Ausgewählter Auszug:
9.7.15: Lambusch fordert neuen "Aufbau D"

"Wir brauchen einen neuen ,Aufbau D'", fordert NORDMETALL-Präsident Thomas Lambusch mit Blick auf die aktuellen Risiken für die Zukunftsfähigkeit Deutschlands. In seinem Vorwort zum Verbandsmagazin "Standpunkte" plädiert Lambusch für die Rückbesinnung auf die soziale Marktwirtschaft.

Thomas Lambuschs Vorwort (siehe hier) zur neuen Ausgabe des NORDMETALL-Magazins "Standpunkte" ist eine gekürzte Fassung seines Artikels für das Buch "Das Deutschland-Prinzip - Was uns stark macht", herausgegeben von Wolfgang Clement.

Gespeicherte Einträge:

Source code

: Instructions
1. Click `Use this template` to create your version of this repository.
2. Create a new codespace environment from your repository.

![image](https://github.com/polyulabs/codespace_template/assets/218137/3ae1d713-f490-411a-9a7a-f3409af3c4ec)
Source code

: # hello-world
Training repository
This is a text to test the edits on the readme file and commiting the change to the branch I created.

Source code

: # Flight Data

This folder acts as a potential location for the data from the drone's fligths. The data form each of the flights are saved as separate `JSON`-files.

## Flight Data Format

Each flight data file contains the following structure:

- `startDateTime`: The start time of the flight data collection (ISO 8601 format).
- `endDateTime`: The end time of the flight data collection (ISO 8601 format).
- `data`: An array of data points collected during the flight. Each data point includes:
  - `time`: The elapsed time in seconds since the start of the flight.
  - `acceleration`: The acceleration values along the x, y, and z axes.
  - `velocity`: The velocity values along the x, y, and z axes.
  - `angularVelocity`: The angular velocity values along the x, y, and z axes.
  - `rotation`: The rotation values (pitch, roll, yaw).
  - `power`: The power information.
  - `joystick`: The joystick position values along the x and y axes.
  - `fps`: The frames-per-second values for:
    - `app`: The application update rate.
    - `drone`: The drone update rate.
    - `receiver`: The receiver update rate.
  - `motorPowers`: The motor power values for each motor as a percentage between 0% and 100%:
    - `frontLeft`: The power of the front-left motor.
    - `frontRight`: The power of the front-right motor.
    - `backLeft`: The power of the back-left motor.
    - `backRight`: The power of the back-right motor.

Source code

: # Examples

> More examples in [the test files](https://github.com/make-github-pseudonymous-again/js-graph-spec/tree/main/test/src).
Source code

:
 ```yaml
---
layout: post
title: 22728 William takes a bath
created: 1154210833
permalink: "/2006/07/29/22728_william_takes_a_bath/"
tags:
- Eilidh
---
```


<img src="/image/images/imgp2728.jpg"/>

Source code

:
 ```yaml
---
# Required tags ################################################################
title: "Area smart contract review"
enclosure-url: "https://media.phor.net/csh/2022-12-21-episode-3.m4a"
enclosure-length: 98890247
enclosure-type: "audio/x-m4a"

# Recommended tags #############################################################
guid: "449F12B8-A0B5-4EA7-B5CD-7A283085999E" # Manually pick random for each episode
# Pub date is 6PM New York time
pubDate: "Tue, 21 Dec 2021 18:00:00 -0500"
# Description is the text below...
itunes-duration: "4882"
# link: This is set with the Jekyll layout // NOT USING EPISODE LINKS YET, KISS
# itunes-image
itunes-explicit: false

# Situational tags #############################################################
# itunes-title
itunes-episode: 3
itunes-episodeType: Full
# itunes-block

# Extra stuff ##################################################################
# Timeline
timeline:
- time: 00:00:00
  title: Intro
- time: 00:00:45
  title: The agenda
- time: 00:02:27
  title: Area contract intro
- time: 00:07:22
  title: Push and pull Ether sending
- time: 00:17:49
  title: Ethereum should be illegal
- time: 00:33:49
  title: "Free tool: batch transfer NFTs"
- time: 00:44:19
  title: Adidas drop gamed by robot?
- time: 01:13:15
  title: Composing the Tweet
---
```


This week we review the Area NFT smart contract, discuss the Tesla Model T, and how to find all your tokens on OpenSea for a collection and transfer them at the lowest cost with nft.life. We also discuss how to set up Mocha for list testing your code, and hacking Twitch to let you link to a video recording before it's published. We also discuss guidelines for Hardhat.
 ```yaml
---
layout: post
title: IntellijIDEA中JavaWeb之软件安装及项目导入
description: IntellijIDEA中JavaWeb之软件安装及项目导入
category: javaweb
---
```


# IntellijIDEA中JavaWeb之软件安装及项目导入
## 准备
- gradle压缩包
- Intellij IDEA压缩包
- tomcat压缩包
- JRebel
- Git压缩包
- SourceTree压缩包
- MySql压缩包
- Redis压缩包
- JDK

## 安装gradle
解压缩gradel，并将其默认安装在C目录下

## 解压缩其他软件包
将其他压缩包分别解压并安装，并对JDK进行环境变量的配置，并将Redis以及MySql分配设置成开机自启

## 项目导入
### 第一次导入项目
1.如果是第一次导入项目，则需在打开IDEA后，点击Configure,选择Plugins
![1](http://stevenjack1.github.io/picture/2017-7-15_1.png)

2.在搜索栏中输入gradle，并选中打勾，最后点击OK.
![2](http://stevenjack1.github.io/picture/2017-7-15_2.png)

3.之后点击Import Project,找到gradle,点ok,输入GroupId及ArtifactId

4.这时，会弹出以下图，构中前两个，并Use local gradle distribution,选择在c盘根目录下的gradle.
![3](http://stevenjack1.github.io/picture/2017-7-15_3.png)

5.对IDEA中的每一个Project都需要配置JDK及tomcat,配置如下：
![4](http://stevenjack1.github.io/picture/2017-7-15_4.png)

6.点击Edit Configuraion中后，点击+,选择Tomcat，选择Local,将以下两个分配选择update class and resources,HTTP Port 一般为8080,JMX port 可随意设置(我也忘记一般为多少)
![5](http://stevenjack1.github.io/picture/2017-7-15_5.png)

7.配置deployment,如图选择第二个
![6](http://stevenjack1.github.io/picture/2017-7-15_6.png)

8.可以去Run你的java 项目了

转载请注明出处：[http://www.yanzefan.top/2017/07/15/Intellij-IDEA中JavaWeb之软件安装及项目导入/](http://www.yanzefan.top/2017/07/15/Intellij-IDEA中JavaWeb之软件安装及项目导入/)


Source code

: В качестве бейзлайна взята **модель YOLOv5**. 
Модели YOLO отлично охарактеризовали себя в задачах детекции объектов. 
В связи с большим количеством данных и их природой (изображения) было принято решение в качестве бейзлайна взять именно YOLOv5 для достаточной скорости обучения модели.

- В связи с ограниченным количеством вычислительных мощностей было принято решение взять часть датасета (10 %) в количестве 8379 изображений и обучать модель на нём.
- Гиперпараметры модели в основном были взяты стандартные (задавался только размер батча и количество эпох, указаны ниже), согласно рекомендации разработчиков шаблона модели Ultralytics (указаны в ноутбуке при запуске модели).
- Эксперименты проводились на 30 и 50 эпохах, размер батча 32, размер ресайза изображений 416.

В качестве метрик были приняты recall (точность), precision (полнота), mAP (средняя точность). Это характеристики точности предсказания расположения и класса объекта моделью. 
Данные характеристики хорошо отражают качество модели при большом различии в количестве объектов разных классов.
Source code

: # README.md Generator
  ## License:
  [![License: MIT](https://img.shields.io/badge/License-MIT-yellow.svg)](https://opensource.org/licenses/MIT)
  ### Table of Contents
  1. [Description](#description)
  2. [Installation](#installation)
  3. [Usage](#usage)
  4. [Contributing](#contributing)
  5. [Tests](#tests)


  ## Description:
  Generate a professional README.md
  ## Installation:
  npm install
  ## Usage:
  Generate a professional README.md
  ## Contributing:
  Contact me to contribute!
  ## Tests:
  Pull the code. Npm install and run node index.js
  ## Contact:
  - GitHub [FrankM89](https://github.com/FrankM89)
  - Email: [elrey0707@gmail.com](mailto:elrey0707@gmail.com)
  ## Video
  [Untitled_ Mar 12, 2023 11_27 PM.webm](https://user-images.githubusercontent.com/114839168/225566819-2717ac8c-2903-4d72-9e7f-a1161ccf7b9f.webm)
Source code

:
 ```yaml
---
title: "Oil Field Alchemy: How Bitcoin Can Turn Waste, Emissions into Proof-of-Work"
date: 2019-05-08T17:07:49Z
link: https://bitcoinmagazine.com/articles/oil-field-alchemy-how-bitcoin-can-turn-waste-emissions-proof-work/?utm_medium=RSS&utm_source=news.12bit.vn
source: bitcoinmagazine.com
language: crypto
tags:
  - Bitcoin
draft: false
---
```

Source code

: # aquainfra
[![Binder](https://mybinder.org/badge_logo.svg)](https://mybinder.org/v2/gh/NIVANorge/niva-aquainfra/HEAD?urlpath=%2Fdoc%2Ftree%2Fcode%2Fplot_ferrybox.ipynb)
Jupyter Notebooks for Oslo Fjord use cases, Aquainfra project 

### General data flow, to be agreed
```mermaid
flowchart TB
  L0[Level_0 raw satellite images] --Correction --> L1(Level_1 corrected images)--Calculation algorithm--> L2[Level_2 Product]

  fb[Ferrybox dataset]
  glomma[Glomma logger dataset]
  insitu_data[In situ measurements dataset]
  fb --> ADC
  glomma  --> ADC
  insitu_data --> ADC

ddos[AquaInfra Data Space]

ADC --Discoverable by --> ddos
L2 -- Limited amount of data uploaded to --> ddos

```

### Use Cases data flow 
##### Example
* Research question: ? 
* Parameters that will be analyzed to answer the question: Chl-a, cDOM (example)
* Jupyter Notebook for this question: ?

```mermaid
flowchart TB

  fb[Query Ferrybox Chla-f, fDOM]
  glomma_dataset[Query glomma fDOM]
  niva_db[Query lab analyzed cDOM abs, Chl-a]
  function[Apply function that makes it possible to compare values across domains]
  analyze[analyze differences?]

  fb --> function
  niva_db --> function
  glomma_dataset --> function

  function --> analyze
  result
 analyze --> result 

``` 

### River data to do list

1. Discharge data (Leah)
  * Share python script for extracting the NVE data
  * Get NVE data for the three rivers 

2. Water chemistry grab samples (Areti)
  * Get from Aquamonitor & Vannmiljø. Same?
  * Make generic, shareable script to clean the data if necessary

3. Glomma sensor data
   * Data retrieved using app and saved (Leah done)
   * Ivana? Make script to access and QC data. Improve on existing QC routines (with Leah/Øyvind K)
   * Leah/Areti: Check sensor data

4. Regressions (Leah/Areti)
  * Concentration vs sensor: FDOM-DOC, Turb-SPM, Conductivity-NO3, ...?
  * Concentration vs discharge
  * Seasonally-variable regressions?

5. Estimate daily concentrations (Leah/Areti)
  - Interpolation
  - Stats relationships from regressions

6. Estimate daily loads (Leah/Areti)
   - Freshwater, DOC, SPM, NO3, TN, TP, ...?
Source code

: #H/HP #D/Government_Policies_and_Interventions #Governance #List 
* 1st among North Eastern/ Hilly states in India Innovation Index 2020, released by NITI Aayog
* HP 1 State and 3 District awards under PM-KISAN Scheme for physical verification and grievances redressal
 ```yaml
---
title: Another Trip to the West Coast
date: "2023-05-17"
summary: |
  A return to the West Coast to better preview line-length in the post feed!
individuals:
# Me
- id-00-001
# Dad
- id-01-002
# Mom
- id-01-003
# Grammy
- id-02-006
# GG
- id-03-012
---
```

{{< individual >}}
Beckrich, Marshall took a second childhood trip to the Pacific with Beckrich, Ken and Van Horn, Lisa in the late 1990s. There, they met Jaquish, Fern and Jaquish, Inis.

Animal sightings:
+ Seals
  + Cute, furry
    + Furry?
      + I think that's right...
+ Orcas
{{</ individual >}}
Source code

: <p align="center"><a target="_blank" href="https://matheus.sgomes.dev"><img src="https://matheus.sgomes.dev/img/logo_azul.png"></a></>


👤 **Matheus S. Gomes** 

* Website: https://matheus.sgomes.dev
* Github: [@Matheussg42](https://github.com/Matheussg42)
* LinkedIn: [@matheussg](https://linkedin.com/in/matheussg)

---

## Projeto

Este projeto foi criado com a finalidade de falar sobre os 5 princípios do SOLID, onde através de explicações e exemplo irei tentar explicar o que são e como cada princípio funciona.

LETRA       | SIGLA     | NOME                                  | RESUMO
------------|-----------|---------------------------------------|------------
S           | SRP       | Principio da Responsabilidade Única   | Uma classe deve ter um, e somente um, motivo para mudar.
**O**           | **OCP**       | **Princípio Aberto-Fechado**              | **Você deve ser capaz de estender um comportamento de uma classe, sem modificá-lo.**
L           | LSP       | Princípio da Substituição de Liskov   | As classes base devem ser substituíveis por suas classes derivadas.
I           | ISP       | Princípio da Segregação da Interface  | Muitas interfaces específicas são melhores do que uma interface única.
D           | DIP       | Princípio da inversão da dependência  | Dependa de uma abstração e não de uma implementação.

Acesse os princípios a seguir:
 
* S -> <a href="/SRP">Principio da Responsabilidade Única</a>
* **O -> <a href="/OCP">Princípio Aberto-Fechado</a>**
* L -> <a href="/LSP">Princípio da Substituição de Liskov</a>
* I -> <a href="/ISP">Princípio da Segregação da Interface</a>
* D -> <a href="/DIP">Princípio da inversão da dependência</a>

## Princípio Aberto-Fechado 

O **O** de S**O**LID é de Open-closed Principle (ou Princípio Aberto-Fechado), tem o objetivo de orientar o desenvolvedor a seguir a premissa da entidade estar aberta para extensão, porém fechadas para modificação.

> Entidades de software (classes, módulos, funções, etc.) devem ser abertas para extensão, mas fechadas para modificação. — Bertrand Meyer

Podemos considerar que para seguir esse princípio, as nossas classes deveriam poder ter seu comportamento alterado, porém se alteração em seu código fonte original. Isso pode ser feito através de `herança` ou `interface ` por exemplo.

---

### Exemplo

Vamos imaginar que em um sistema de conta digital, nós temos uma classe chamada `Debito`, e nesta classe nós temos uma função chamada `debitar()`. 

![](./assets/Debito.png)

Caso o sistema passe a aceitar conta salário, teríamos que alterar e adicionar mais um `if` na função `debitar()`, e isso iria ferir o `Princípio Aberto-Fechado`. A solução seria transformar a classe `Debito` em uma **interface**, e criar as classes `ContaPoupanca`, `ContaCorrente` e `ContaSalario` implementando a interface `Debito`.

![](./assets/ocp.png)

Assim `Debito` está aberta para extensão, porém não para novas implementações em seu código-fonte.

Aufgaben:
(1) Wer hat laut der Meldung zu Lambusch das Buch „Das Deutschland-Prinzip - Was uns stark macht“ herausgegeben?
(2) Gib aus der Meldung zu Lambusch das Stück von „Thomas Lambuschs Vorwort“ bis „von Wolfgang Clement.“ wortgetreu wieder.
(3) Schreib die Meldung zu Lambusch im Anschluss an ihren letzten Satz weiter.
Die Einträge stammen aus einer anderen Quelle.

Antworten in Reihenfolge:
(1) Wolfgang Clement

(2)
Thomas Lambuschs Vorwort (siehe hier) zur neuen Ausgabe des NORDMETALL-Magazins "Standpunkte" ist eine gekürzte Fassung seines Artikels für das Buch "Das Deutschland-Prinzip - Was uns stark macht", herausgegeben von Wolfgang Clement.

(3)
Unter den anderen Autoren finden sich sechs Bundesminister und sechs Ministerpräsidenten sowie Persönlichkeiten eines breiten Spektrums: Grünen-Fraktionschef Anton Hofreiter, Kardinal Reinhard Marx, EU-Kommissionspräsident Jean-Claude Juncker, IG BCE Vorsitzender Michael Vassiliadis, SAP-Gründer Dietmar Hopp, BILD-Chefredakteur Kai Diekmann, Bundesbank-Chef Jens Weidmann, Verteidigungsministerin Ursula von der Leyen, Olympiasieger Matthias Steiner: sie und viele weitere beschreiben aus ihrer teilweise sehr persönlichen Perspektive, was Deutschland aus ihrer Sicht stark macht, worauf sich die Wirtschaftskraft des Exportweltmeisters gründet und welche Rolle dabei der soziale Ausgleich spielt.

Das Buch versteht sich nicht als Lobeshymne auf erreichte Erfolge, sondern als Wegweiser in welche Richtung wir uns weiterentwickeln müssen, damit Deutschland den Herausforderungen der Zukunft gewachsen ist.